Vale ressaltar alguns pontos importantes sobre a carbonatação: em primeiro lugar, a grande maioria dos estilos tradicionais britânicos possuem naturalmente um perfil de baixa carbonatação. Em segundo lugar, elas não sofrem carbonatação adicional à força. Em terceiro e último, quando a cerveja passa pela “handpump”, ela sofre uma agitação, que acaba retirando ainda mais o pouco gás contido na bebida. Esse processo, entretanto é fundamental para criar o colarinho cremoso, característico da Cask Ale, além de ressaltar o aroma lupulado e frutal, que geralmente apresentam.

Barril de Cask Ale ao centro, e barril convencional de Keg à esquerda. Foto: Victor Kling

O formato dos barris das Cask Ale também é diferente. Possuem duas aberturas, ao invés de somente uma, e ficam deitados, e não em pé, na câmara fria. O encaixe das mangueiras para fazer a retirada do chope do barril respeita as seguintes etapas: primeiro, é martelado um pequeno pino, que pode ser de plástico ou de madeira, na parte lateral, que na verdade funcionará como uma válvula, para abrir, despressurizar e eliminar o excesso de CO2 da bebida. Depois, a mangueira / torneira de plástico é martelada na “boca” do Cask já deitado, por onde sairá a bebida por gravidade.

Normalmente é colocado um filtro, chamado de Hop Filter, na saída da torneira acoplada ao barril. Isso porque, em alguns casos, é feito um dry-hopping dentro do barril das Cask Ale para brindar aromas frescos à cerveja. O filtro tem a função então de auxiliar no alcance de um dos objetivos das Real Ales, que é o de ser uma cerveja bastante cristalina, com o mínimo de turbidez possível.

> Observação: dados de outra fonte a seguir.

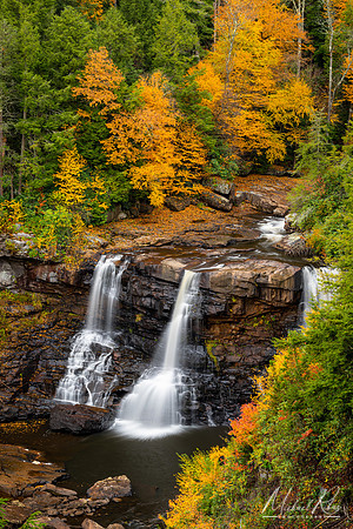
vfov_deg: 20.0
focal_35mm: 102
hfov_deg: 13.4
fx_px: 1500
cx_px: 176
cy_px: 264
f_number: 13
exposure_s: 2
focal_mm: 102
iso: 64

Geralmente é indicada a espera de um período de 24h entre a abertura do Cask e o início do serviço. Devem ser mantidas sob a temperatura de 11 a 13C. Abaixo disso pode gerar turbidez, acima pode afetar a qualidade sensorial. Como a vida últil desse tipo de cerveja é pequeno, normalmente é servida próxima aos locais de produção. Depois de aberta, o consumo deve ser realizado em até três dias.

A campanha para a Real Ale (CAMRA) surgiu na Inglaterra durante os anos 1970 para combater os processos industriais que estavam sendo incorporados pelas grandes cervejarias mainstream.

Eles defendem que as “cervejas de verdade” deveriam ser produzidas e mantidas de acordo com os métodos tradicionais. Dentre outras coisas, eles combatiam a filtragem, carbonatação forçada e pasteurização da bebida. Entretanto, nos dias atuais as Cask Ale são produzidas por grandes marcas locais que seguem estes padrões. Apesar disso, o selo de “Real Ale” tem tanto peso em relação à qualidade da cerveja quanto o da Lei de Pureza (Reinheitsgebot) na Alemanha, ou seja, puramente comercial. O conceito de cerveja artesanal, atualmente transcende às regras, e essa é justamente a sua beleza, a de não respeitar padrões, desafiar a lógica e os processos produtivos para criar cervejas maravilhosas que possam encantar os mais variados paladares.